Как в живом, органично выращенном художественном произведении, говорящим с нами полнокровными образами, слова «все люди братья» в этом спектакле читаются единственно верно. Они братья во Христе. Тогда «всякий человек за всех виноват». Тогда брат за брата виноват. Тогда понятно, почему Михаил Филиппов, играющий Дмитрия, после ареста идет в зрительный зал и просит у зрителя-народа прощения: «Простите, простите, простите…». Все становится на свои места. Потому как только тут правда. Ведь и интернационалисты говорили, что люди братья (и тоже «все»), только там основа братства была очень уж шаткой – братство часто завоевывалось силой оружия и политическими переворотами.
* * *
Зачин и финал спектакля, как это и бывает при органичной режиссуре и по-настоящему театральной драматургии, словно всматриваются друг в друга. Монастырские стены превращаются в стены тюремные с решетками на окнах. В монастырь идут по своей воле, идут спасаться. А вот в тюрьму Дмитрий Карамазов идет по воле закона, и мучительно трудно будет ему превратить в себе эту волю закона в «свою волю» – принять наказание и принять страдание, необходимое для выпрямления души. Ведь и он «хотел убить» отца и кричал об этом повсюду. Разгульная свобода начала спектакля обернулась трагедией, плачем сердечным в эпилоге. В начале Дмитрий с Грушенькой гулял, девичьи песни слушал, цыган назвал – теперь все завершает протяжно-тоскливая песня «Не для меня сады цветут, не для меня Дон разольется…»
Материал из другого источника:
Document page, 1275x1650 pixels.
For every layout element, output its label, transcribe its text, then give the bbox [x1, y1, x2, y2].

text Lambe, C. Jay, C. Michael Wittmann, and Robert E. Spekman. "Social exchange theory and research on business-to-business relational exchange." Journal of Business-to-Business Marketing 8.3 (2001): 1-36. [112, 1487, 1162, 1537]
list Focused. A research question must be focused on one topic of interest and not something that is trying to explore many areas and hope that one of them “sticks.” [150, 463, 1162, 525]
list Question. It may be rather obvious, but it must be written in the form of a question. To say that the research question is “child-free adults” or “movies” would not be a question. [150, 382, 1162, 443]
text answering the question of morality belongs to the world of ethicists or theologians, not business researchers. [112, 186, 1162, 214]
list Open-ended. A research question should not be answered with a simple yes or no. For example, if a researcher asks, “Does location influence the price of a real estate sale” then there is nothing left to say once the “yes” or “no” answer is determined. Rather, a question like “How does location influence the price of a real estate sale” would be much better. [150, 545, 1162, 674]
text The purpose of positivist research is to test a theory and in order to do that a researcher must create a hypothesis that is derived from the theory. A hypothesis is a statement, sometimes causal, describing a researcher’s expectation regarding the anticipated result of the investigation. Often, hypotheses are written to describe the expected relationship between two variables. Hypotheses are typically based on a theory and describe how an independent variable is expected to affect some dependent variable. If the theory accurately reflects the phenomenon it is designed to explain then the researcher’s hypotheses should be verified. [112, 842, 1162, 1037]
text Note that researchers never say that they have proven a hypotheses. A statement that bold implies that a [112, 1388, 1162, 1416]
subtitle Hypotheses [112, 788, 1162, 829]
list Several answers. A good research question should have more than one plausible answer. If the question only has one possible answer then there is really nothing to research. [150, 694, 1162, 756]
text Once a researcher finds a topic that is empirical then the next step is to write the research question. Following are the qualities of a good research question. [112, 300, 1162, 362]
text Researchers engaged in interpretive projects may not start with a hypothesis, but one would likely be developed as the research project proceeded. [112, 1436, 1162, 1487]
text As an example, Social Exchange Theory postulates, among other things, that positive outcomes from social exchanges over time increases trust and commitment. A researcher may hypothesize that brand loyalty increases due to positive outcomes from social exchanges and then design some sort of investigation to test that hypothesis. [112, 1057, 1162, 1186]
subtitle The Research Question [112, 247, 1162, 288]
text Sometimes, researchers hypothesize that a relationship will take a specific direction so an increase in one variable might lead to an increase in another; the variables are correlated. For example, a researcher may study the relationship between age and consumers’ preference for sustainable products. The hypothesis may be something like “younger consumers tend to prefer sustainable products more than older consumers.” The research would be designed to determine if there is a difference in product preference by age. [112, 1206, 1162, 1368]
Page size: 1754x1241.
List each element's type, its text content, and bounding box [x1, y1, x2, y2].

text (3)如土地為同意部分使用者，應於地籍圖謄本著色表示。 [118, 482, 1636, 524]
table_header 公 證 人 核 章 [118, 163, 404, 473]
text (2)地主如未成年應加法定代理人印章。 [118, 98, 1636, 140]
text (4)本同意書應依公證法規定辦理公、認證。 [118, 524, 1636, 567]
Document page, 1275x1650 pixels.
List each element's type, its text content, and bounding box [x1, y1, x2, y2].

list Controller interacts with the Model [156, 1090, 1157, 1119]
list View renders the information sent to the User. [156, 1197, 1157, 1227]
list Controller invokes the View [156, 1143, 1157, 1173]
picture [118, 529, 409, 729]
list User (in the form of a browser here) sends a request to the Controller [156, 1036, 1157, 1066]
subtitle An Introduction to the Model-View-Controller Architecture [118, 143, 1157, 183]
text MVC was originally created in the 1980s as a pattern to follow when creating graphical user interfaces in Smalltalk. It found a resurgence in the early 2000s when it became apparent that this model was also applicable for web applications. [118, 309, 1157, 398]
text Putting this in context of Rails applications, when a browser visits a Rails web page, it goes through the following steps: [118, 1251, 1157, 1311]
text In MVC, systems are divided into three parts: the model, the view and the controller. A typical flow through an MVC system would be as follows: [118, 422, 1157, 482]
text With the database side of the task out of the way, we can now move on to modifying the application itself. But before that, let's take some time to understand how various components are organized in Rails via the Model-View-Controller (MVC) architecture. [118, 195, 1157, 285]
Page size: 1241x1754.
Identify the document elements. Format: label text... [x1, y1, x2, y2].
Не для нашего героя придет весна… Всё не для него, что тешило так недавно плоть и веселило безрассудную душу. Теперь тюрьма «читается» нами как острог для страстей, узда безбрежному пиру «широкого человека».
Плывет по сцене тоска-кручина, набирает силу песня-страдание. На тюремную койку молча придут и сядут рядом в светлых одеждах все другие герои драмы. И мы теперь словно смотрим на старую фотографию, на прошедшую жизнь, удивляясь силе страстей всех этих людей. Здесь один соблазнил другого, близкий – близкого, соблазнил любовью, мыслью, чувством. Тут все вспомнят о своем злом сердце и о своей вине. Митя Карамазов за всех них идет на каторгу.